::: GIVEN TEXT :::

Why did the Japanese treat prisoners-of-war so brutally?
German soldiers who had been captured during the First World War expressed little criticism of their treatment and the death rate among them was very low. Indeed, it was considered a matter of honour for the Japanese to respect those under their charge. So, what brought about such a stark change of attitude?
Japan between the wars was a Nation undergoing transformation.
The devastating Tokyo earthquake of 1923 which killed more than 200,000 people was viewed by many as a punishment for rejecting the traditional Japanese way of life, and a campaign ensued to eradicate all western influence from Japanese society. This combined with a rise in militarism, and a growing conflict between parliamentary democracy and the veneration of the emperor Hirohito as a living God.
Uniformity became the order of the day throughout the 1920's and 1930's. Western styles of dress were frowned upon, and khaki dungarees became the standard day wear. Adherence to this more traditional Japanese way of life was rigorously enforced by the Kempitai or Security Police, and any miscreant behaviour was harshly punished sometimes with a prison sentence or more often a public beating.
There was also a revival in ancient Shintoism which became the State religion and Bushido which was to form the core value system of the militarism that came to dominate Japanese society in the decades between the wars.
Shintoism with its rituals of water purification, prayer and the drinking of saki was strictly codified. At its core is the worship of one's ancestors and a belief in the spirits. In its crudest form it engendered among its worshipper’s self-denial, self-sacrifice and self-immolation. Its revival saw Japan's other major religion Buddhism proscribed.

::: SUPPLIED MATERIAL :::

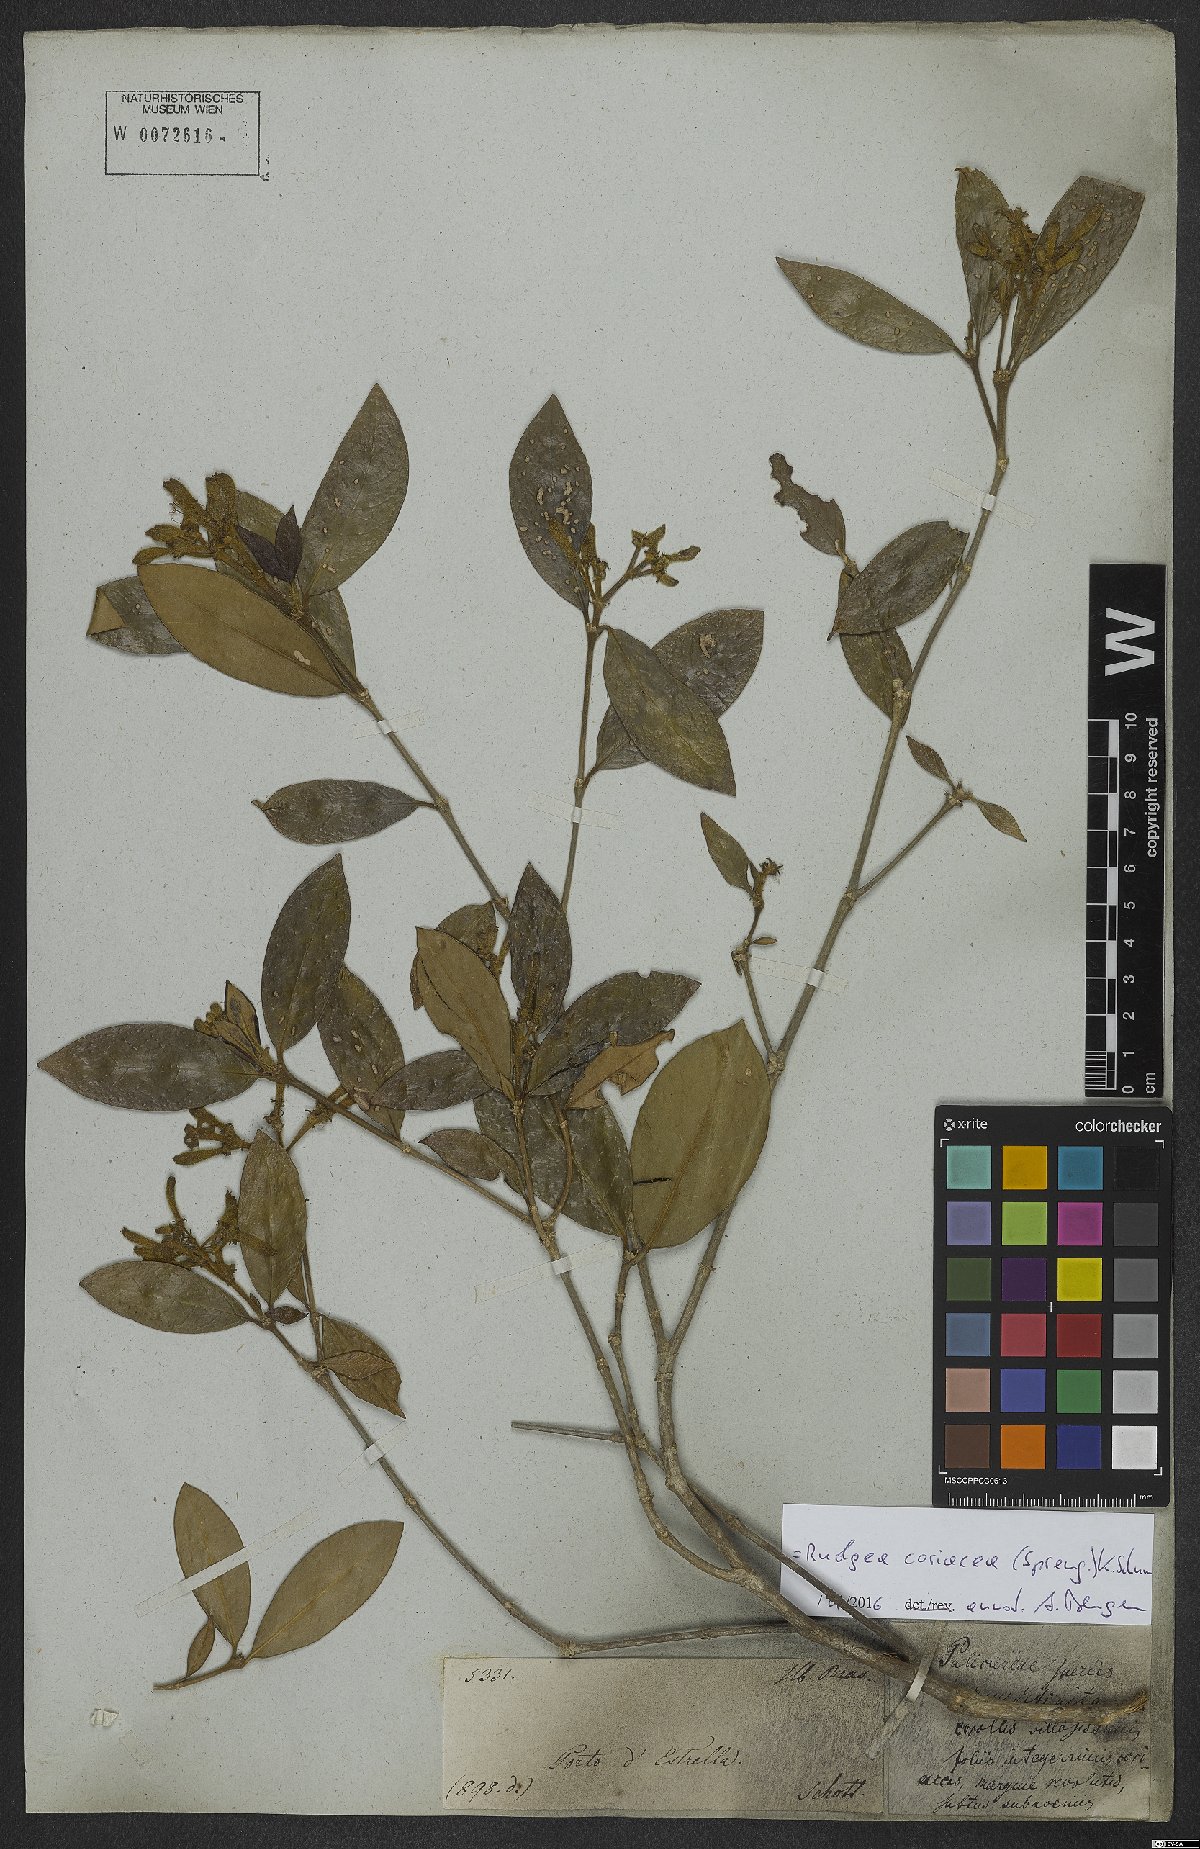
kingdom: Plantae
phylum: Tracheophyta
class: Magnoliopsida
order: Gentianales
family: Rubiaceae
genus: Rudgea
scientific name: Rudgea coriacea
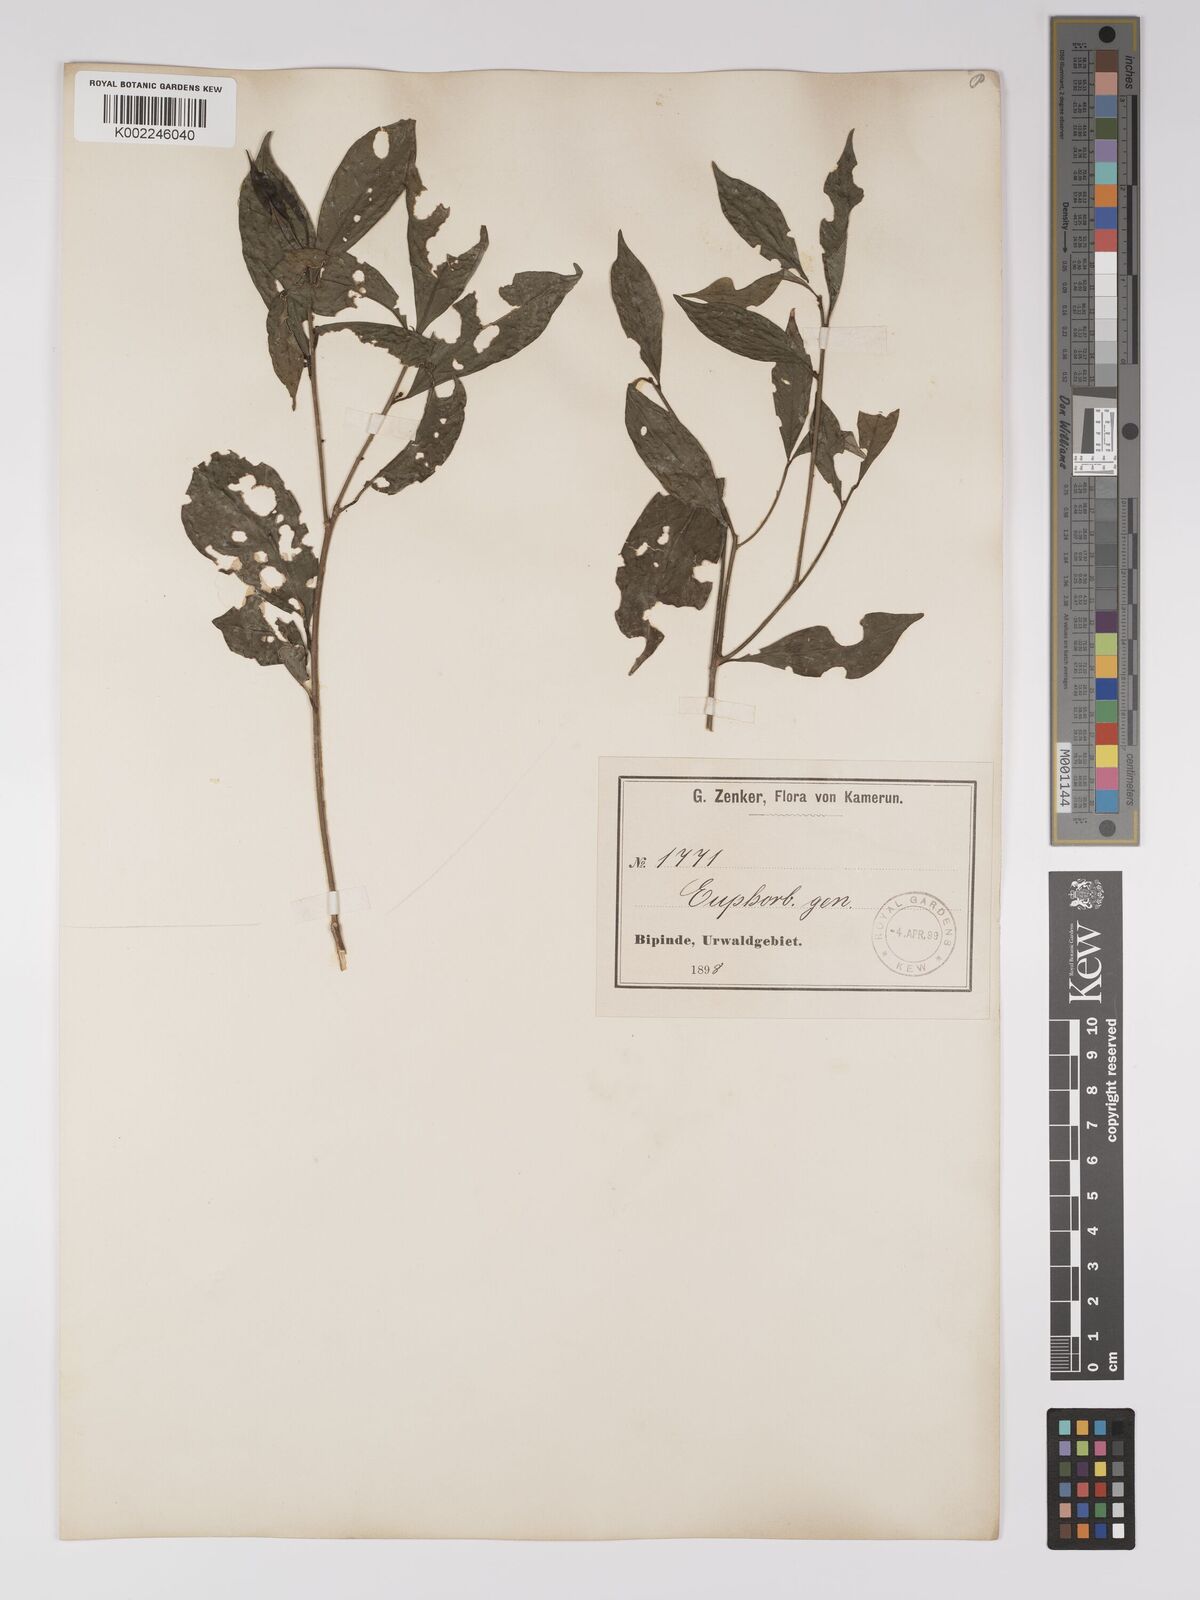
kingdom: Plantae
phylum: Tracheophyta
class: Magnoliopsida
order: Malpighiales
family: Euphorbiaceae
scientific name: Euphorbiaceae
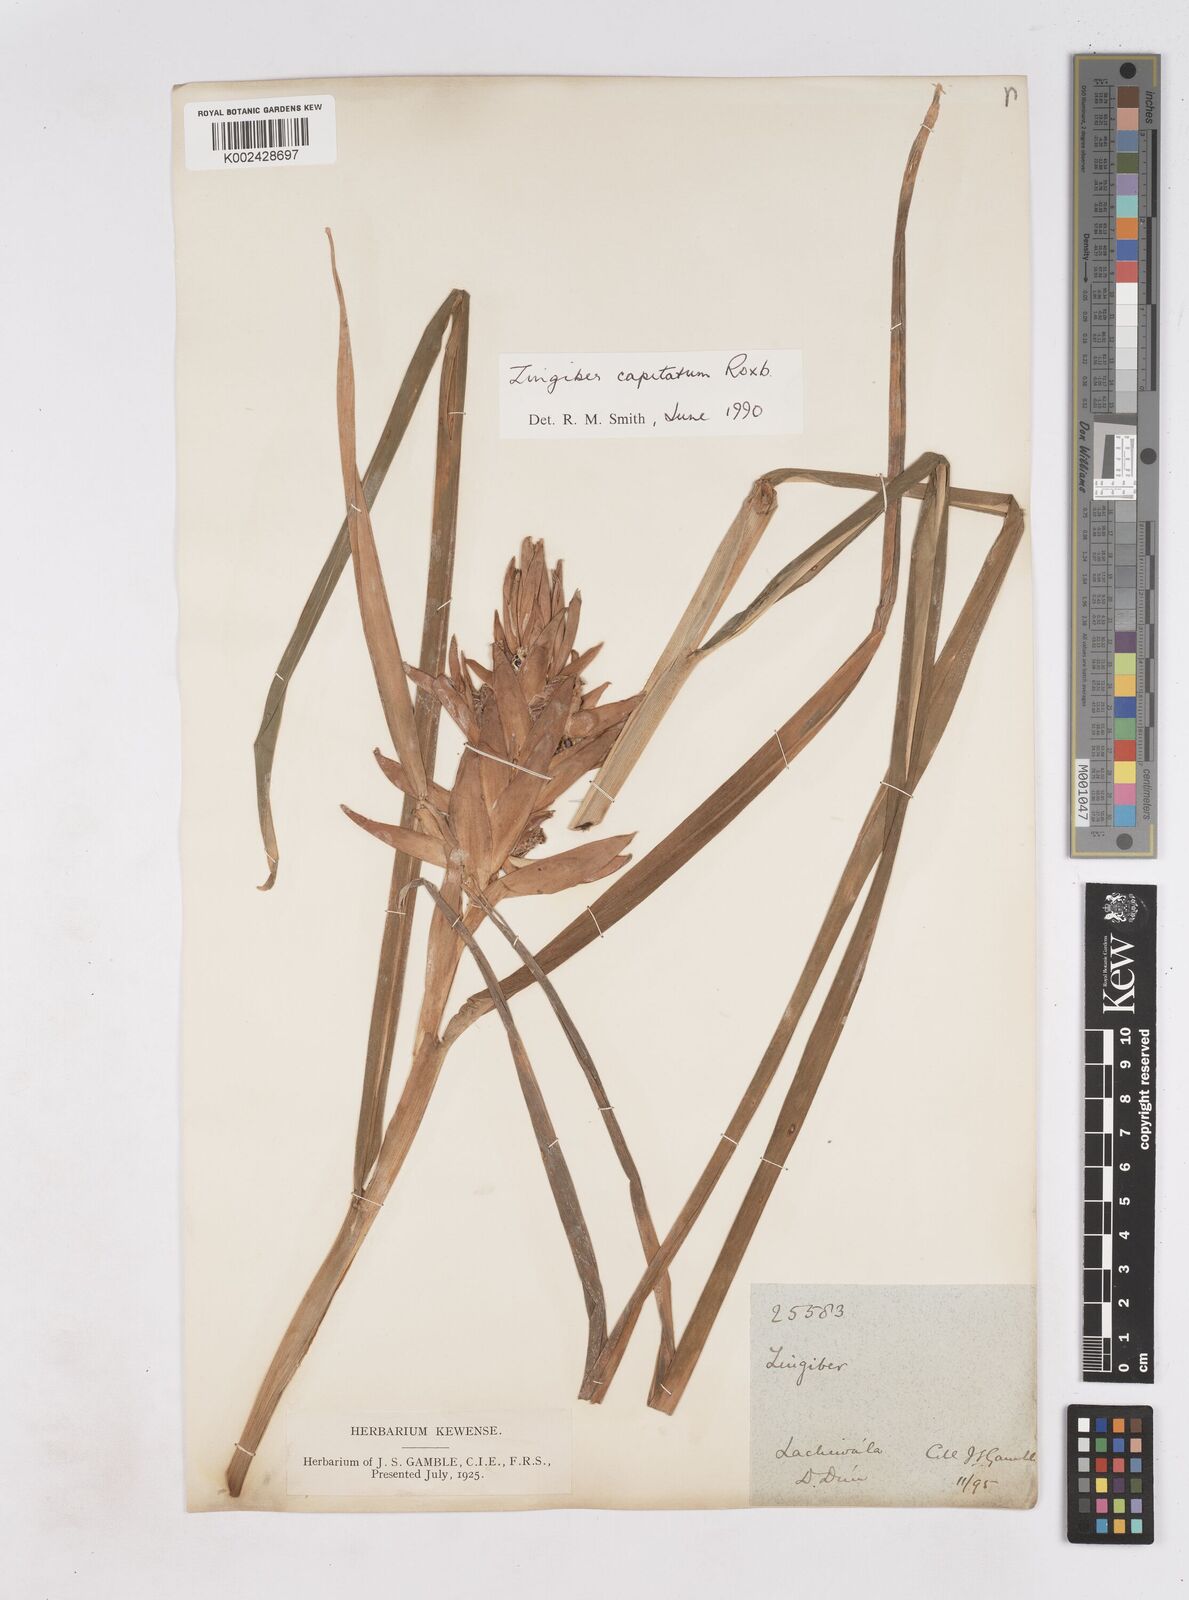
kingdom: Plantae
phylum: Tracheophyta
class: Liliopsida
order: Zingiberales
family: Zingiberaceae
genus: Zingiber
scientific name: Zingiber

:::

* **WORK ITEM A**
According to the given text, who enforced adherence to the more traditional Japanese way of life?
* **WORK ITEM B**
Summarize the given text in two sentences.
* **WORK ITEM C**
Reproduce the given text from "Uniformity became the" to "between the wars.".

* **ANSWER SPACE A**
The Kempitai, or Security Police.

* **ANSWER SPACE B**
The text asks why the Japanese treated prisoners of war so brutally, given that German soldiers captured in the First World War expressed little criticism of their treatment and had a very low death rate. It links the change to Japan's transformation between the wars, when a campaign to eradicate western influence after the 1923 Tokyo earthquake combined with rising militarism, enforced uniformity, and a revival of Shintoism and Bushido.

* **ANSWER SPACE C**
Uniformity became the order of the day throughout the 1920's and 1930's. Western styles of dress were frowned upon, and khaki dungarees became the standard day wear. Adherence to this more traditional Japanese way of life was rigorously enforced by the Kempitai or Security Police, and any miscreant behaviour was harshly punished sometimes with a prison sentence or more often a public beating.
There was also a revival in ancient Shintoism which became the State religion and Bushido which was to form the core value system of the militarism that came to dominate Japanese society in the decades between the wars.